━━ RECORDS FOR THIS EXERCISE

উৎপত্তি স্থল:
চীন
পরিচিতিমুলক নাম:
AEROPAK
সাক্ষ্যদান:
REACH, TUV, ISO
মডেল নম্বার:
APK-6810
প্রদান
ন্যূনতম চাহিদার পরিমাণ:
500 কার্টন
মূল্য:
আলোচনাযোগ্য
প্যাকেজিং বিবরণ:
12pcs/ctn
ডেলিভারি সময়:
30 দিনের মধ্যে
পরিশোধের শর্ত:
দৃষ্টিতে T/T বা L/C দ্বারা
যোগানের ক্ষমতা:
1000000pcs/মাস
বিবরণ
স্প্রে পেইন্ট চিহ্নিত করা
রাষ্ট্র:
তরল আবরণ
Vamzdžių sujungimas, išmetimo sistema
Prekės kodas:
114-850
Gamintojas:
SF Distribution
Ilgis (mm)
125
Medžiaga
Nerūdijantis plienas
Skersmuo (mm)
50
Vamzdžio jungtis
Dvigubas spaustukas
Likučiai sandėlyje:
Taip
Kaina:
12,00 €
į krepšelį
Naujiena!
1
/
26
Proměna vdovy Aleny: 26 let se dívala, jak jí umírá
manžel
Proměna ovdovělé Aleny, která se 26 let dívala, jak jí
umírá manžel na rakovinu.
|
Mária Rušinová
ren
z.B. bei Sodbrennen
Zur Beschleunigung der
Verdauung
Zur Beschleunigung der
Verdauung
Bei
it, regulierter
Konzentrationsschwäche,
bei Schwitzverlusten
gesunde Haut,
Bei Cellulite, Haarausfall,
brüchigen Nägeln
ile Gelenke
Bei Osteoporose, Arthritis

━━━━
━━ RECORDS FOR THIS EXERCISE

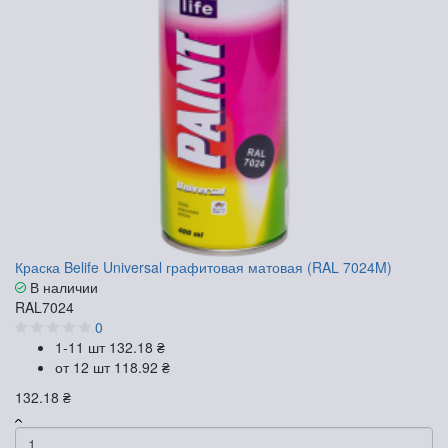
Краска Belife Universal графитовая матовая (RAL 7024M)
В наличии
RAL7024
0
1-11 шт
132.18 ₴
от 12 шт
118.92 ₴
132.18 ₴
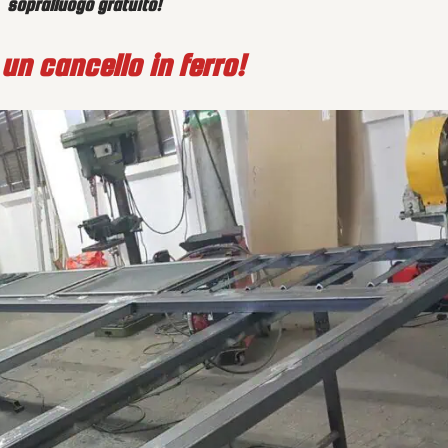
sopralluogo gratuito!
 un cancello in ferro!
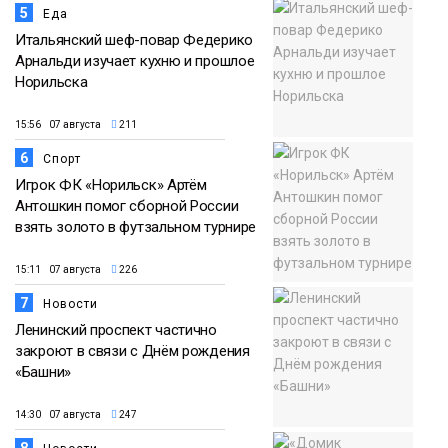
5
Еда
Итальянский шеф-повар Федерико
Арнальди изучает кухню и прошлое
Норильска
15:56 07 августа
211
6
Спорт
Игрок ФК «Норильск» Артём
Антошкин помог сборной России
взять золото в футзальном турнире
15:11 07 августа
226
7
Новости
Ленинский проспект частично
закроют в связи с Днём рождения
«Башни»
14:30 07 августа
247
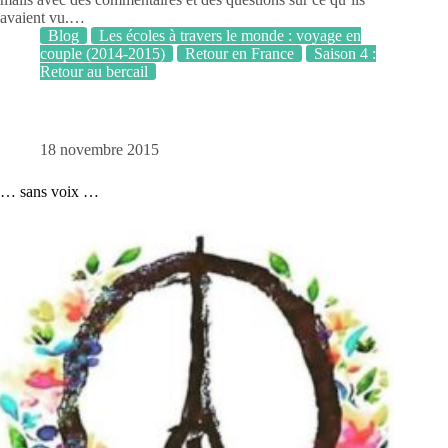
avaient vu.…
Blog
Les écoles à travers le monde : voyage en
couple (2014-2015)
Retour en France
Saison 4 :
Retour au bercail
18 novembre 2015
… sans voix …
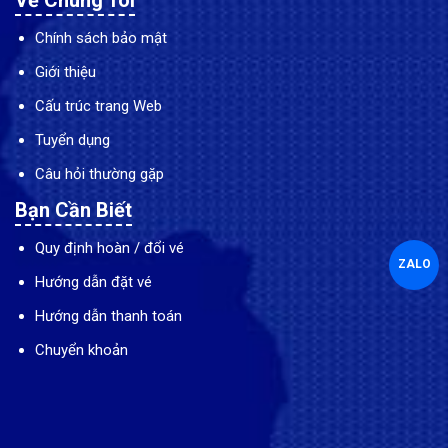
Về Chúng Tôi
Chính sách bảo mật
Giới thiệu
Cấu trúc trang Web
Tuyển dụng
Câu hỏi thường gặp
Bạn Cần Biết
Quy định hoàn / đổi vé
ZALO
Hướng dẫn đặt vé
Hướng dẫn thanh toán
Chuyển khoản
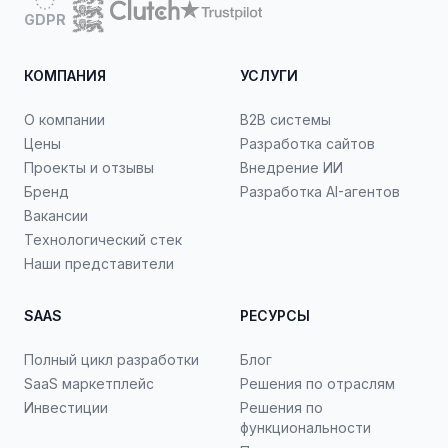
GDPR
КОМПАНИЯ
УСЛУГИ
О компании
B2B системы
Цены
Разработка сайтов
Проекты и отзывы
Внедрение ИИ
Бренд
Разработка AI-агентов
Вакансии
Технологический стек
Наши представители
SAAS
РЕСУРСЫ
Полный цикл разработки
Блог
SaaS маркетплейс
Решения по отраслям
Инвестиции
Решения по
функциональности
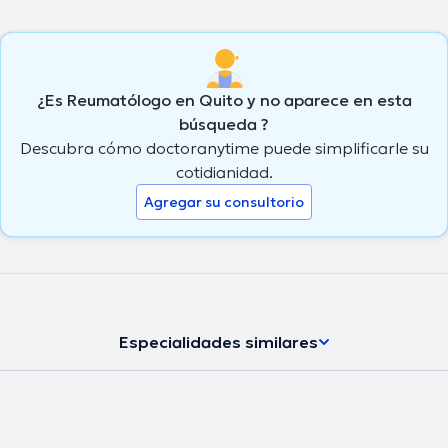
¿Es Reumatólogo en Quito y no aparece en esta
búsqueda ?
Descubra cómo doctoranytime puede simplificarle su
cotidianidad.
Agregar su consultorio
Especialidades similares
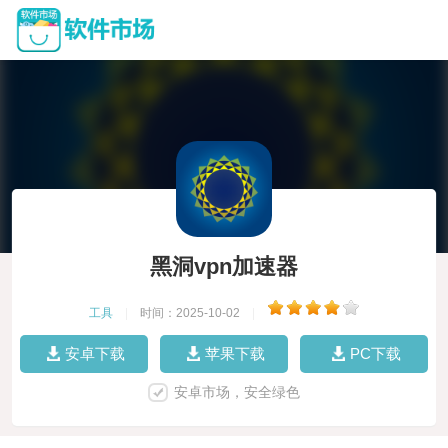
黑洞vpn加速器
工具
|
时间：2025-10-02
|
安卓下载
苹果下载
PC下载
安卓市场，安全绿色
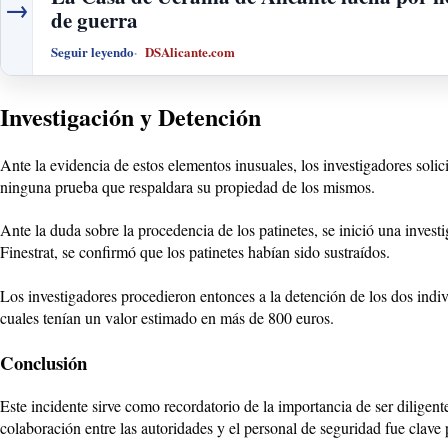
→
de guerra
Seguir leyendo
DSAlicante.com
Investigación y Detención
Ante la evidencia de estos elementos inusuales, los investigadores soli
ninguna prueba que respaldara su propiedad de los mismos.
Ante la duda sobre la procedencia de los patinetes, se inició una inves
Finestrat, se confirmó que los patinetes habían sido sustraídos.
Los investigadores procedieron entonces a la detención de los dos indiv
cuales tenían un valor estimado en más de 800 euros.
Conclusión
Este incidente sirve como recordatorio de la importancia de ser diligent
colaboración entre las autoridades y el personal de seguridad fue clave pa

━━━━

### YOUR OBJECTIVE
After identifying the lines above that contain "Proměna", copy each one.

### RESPONSE AREA
Proměna vdovy Aleny: 26 let se dívala, jak jí umírá
Proměna ovdovělé Aleny, která se 26 let dívala, jak jí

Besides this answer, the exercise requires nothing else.